Unfortunately, the Knoxville Police are temporarily taking away their right to concealed carry – at least for a day.
The Knoxville Police are banning guns (as well as other weapons) during an upcoming protest regarding the removal of yet another Confederate monument. The protest will most likely have white supremacists, as well as counter protestors, at the removal site.
According to Guns.com:
Knoxville Mayor Madeline Rogero and the police department announced the decision Wednesday, saying that all guns and other weapons will be prohibited from the designated demonstration area at the Fort Sanders monument honoring Confederate soldiers. To comply with state law, all participants will be screened with metal detectors and subject to wanded security checks.
“Our officers will be there to maintain order and ensure that everybody is free to speak their piece,” Mayor Rogero said. “These are volatile times, and I strongly urge everyone to refrain from antagonism. We can have these discussions as a community without resorting to angry rhetoric or violence.”
Other banned items include masks or any type of face covering, shields, poles, sticks, water bottles, drink containers, coolers, beverages and food.
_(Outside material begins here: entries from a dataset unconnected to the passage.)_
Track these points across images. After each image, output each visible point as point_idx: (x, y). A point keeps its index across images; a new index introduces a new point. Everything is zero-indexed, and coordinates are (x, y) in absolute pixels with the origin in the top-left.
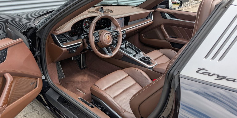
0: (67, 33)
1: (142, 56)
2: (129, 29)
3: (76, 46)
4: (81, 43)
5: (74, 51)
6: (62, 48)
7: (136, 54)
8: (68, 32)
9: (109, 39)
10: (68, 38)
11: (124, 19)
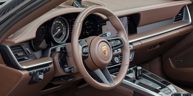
0: (26, 44)
1: (174, 93)
2: (139, 41)
3: (44, 68)
4: (50, 63)
5: (41, 77)
6: (19, 71)
7: (160, 89)
8: (29, 42)
9: (107, 53)
10: (28, 54)
11: (128, 19)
Signs and flags will be prohibited if they are attached to a pole or stick or anything else that can be used as a weapon.
While Tennessee issues permits for the open and concealed-carry of firearms, Lincoln Memorial University professor of law Stewart Harris told WBIR News that city officials can legally ban guns at the protest so long as law enforcement officials secure the area with the proper personnel and equipment.
“The law of the state of Tennessee is that it’s okay if a city wants to ban guns in a sensitive area,” Harris said. “If the city does that, then the city has to control access to that area and have some sort of metal detector there–some sort of gun detector there.”
The precautionary measures come after the Aug. 12 rally in Charlottesville, Virginia, where white supremacists and neo-Nazis gathered to protest the removal of a statue of Confederate Gen. Robert E. Lee. The rally turned deadly when a neo-Nazi drove into a crowd of counter-protesters, killing 32-year-old Heather Heyer and injuring 19 others.
One of the people organizing the counter protests during the Knoxville rally is Charles Irwin. He states that the Knoxville Police are planning on keeping the counter protesters and white supremacists separate from each other.
This is done to help prevent violence from ensuing, like the kind that occurred during the recent Charlottesville, VA rally.
Despite the hopeful peaceful separation of the two groups, Knox County Mayor Tim Burchett is making it clear that the state of Tennessee does not agree with the white supremacists’ actions or their values. He says these in no way reflect the beliefs and values of the state of Tennessee.